Examples of power types in the workplace

Type Scenario
Legitimate HR director updates the company leave policy and all managers implement it
Reward Engineering manager recommends a senior IC for promotion after strong project delivery
Coercive VP places a team member on a performance improvement plan for repeated missed deadlines
Expert CFO's financial model is adopted by the board because no one else has her depth in cash flow analysis
Referent A mid-level product manager's opinion on roadmap priorities carries more weight than the formal spec because the team trusts her instincts
Informational Chief of staff summarizes a 60-page market research report for the leadership team, shaping how the CEO frames the strategic discussion
Connection Operations lead fast-tracks a vendor contract by calling in a relationship with the procurement lead

Frequently asked questions

What are the types of power in leadership? The main types are legitimate, reward, coercive, expert, referent, informational, and connection power. They split into two parent categories: positional power (legitimate, reward, coercive), which comes from your role, and personal power (expert, referent, informational, connection), which comes from who you are and what you know.

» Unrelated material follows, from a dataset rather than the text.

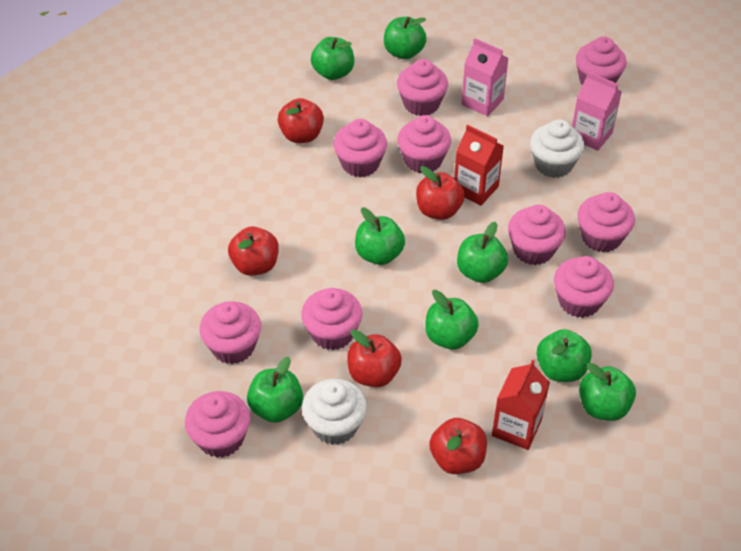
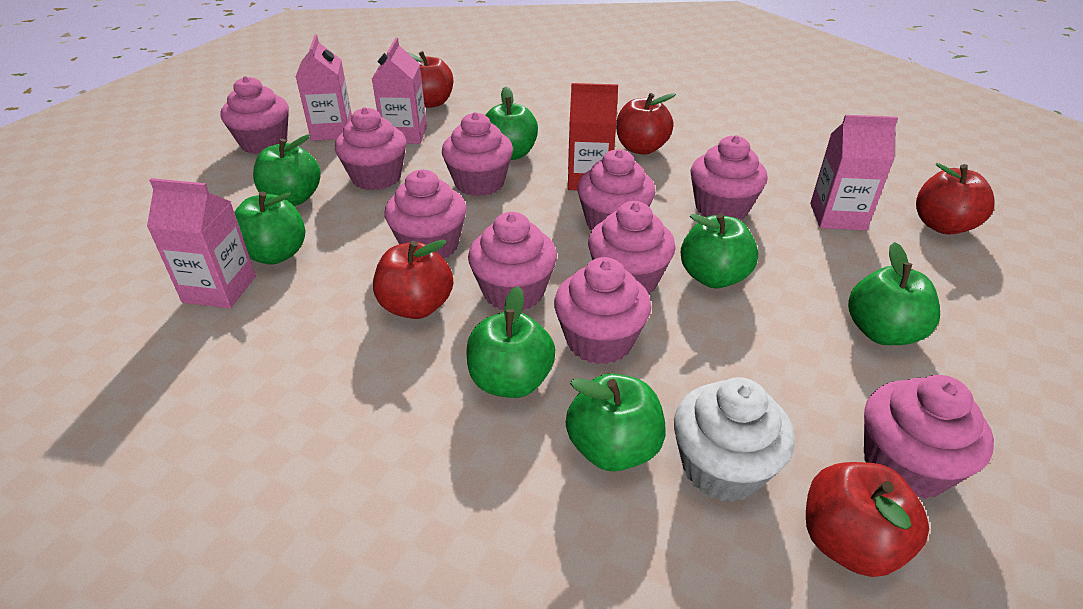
green apple: [247,357,303,423] [311,37,354,80] [355,208,405,265] [384,17,427,59] [425,290,479,349] [457,222,508,283] [536,329,592,382] [579,362,636,421] = 8 -> [234,192,305,265] [253,135,321,206] [466,286,555,398] [486,87,538,160] [566,373,666,471] [681,213,758,288] [848,242,940,345] = 7
pink carton: [461,38,509,116] [572,71,622,151] = 2 -> [147,178,256,308] [296,35,352,141] [372,38,427,144] [810,115,898,230] = 4
red carton: [454,125,504,206] [492,360,550,450] = 2 -> [568,83,618,190] = 1
white cupcake: [302,379,367,445] [530,119,584,178] = 2 -> [674,377,795,502] = 1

What is the difference between power and authority in leadership? Authority is the formal, role-based right to direct others. It comes from the organization and transfers when you leave the role. Power is broader: it's the capacity to influence, which can exist with or without formal authority. A senior individual contributor with deep expertise and strong relationships often holds more real power than a newly promoted manager with a fresh org-chart title.

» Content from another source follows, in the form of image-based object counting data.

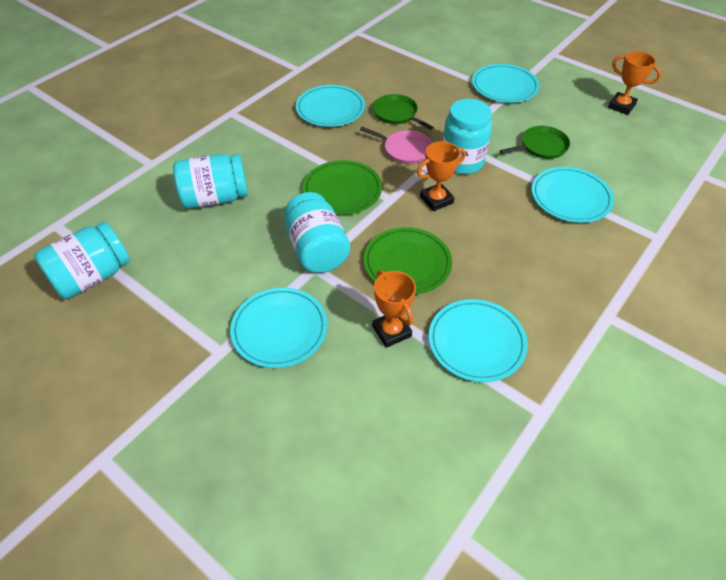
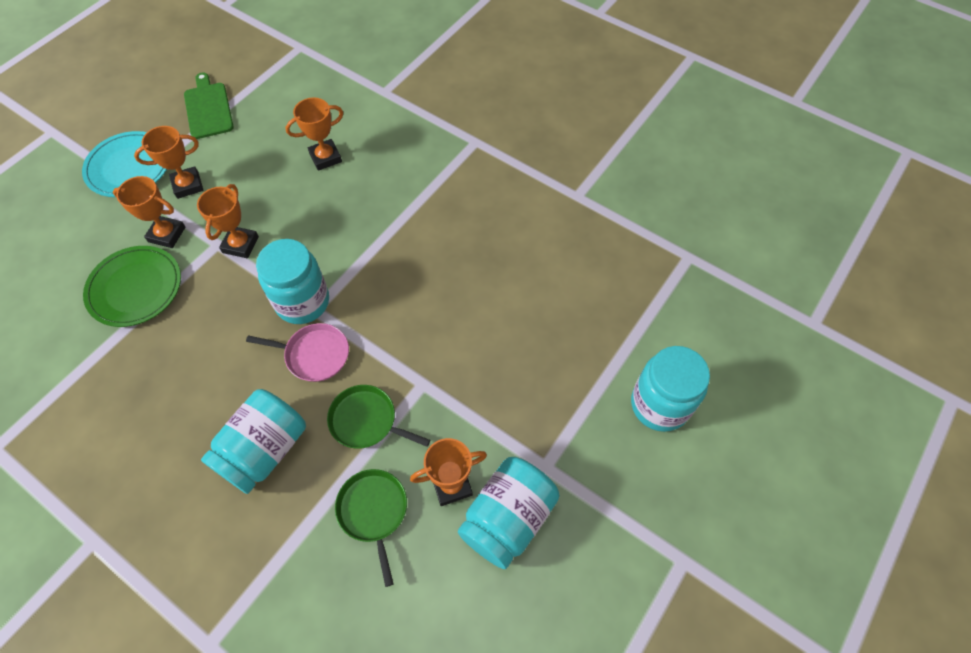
green cutting board: none = 0 -> [184,73,234,139] = 1
green plate: [303,160,382,215] [364,227,452,295] = 2 -> [83,246,181,327] = 1
orange trophy: [372,270,416,348] [417,141,466,211] [608,51,661,115] = 3 -> [113,176,186,248] [134,126,204,199] [197,184,259,258] [285,97,343,171] [410,438,487,506] = 5
turquoise plate: [230,288,327,368] [296,85,365,127] [429,299,528,382] [472,64,540,103] [532,167,614,223] = 5 -> [82,131,167,197] = 1

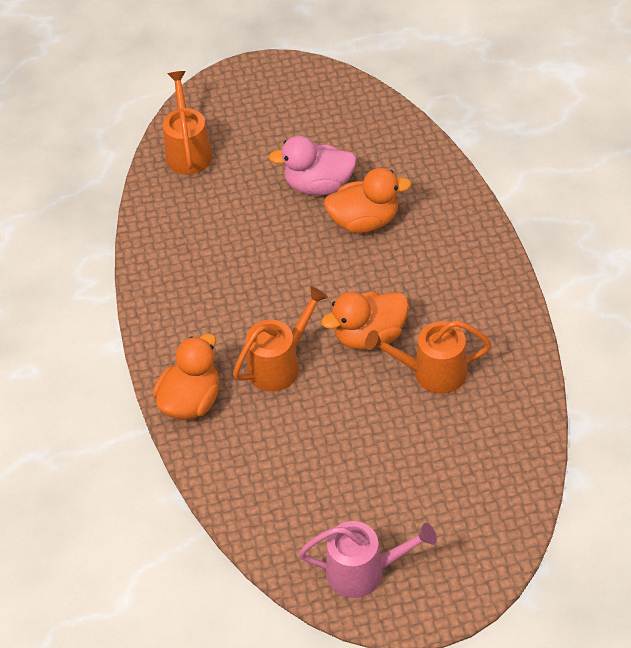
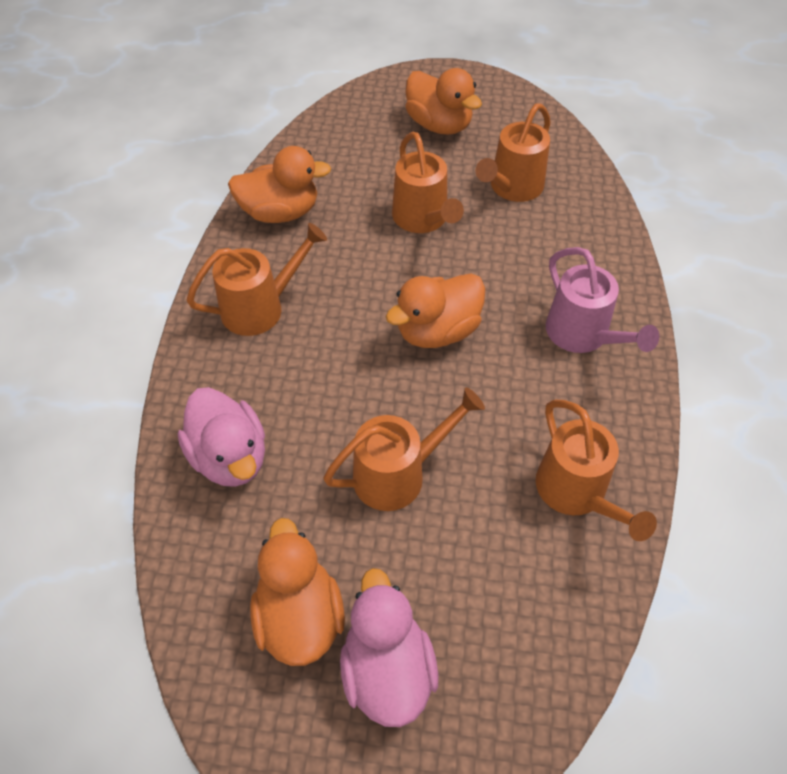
orange duck: [153,334,219,420] [321,291,409,350] [324,168,411,233] = 3 -> [228,146,331,223] [250,518,345,666] [386,274,485,348] [405,68,482,135] = 4
orange watering can: [163,71,212,175] [233,286,328,392] [365,320,491,394] = 3 -> [186,223,327,336] [323,387,485,511] [392,132,464,233] [476,103,551,202] [536,399,657,541] = 5
pink duck: [269,136,357,195] = 1 -> [178,387,265,487] [340,568,439,727] = 2

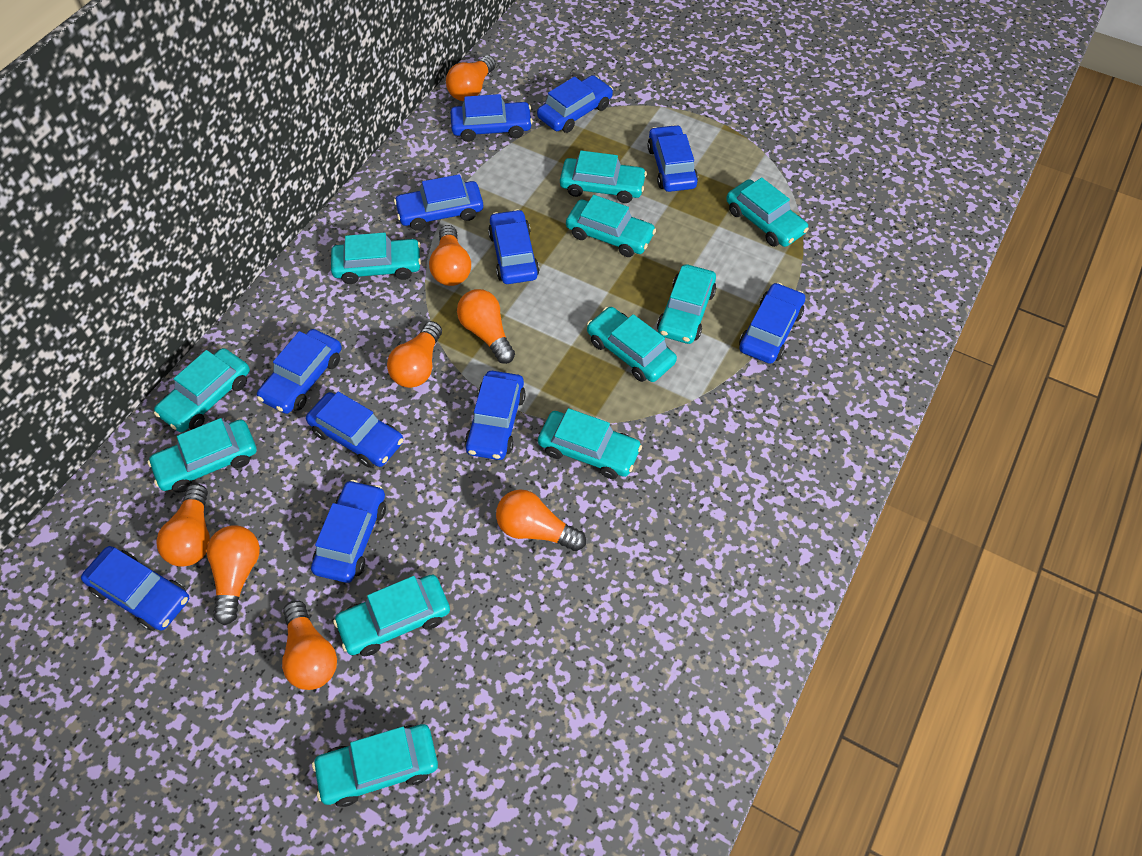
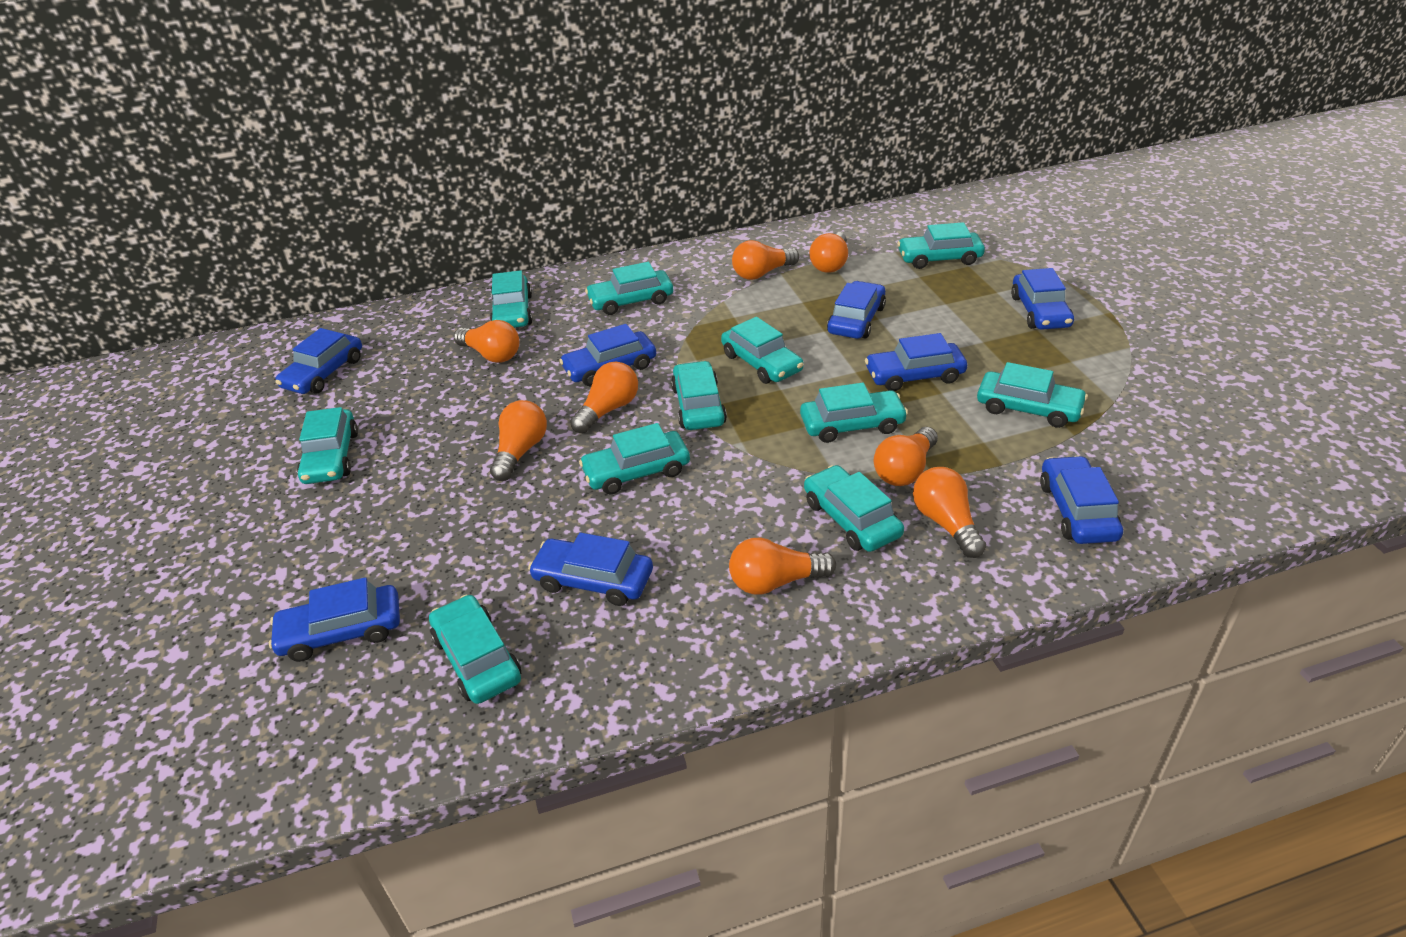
blue car: [81,546,189,631] [257,329,342,414] [306,392,404,468] [311,480,386,583] [394,174,483,231] [451,94,533,142] [465,371,526,460] [488,209,539,284] [537,75,613,133] [647,125,698,192] [739,283,805,364] = 11 -> [269,577,400,662] [275,328,362,394] [528,532,653,606] [559,324,656,386] [827,281,886,339] [865,333,967,391] [1011,268,1074,330] [1040,456,1123,544] = 8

Which type of power is most effective for leaders? Expert and referent power consistently produce the best long-term outcomes. They build genuine trust, motivate through intrinsic rather than extrinsic drivers, and don't disappear when the formal role changes. Legitimate and reward power are useful for setting direction and aligning incentives, but they work best when layered with personal power rather than used in isolation.

Can a leader have too much power? Yes. Concentrated power (especially positional and coercive) without accountability creates environments where teams stop raising problems and start telling leaders what they want to hear. Bureaucratic leadership structures often exist partly to distribute and constrain coercive and legitimate power through rules and process. Checks on power aren't just ethical; they're practical. Distributed power generally produces better decisions.

How do you build personal power without a formal title? Focus on expertise and relationships. Volunteer for work that expands your skills in a visible area. Be reliably useful to people across the organization, not just your direct team. Share information generously rather than hoarding it. Referent and connection power build fastest when others see you as someone who makes their work easier rather than someone competing for credit.


Power doesn't come from a title alone, and it doesn't evaporate when one changes. Leaders who invest in expert and referent power over time build something that no reorg can reassign. The best starting point is an honest audit: which types of power am I currently relying on, and are those the ones I want to be known for?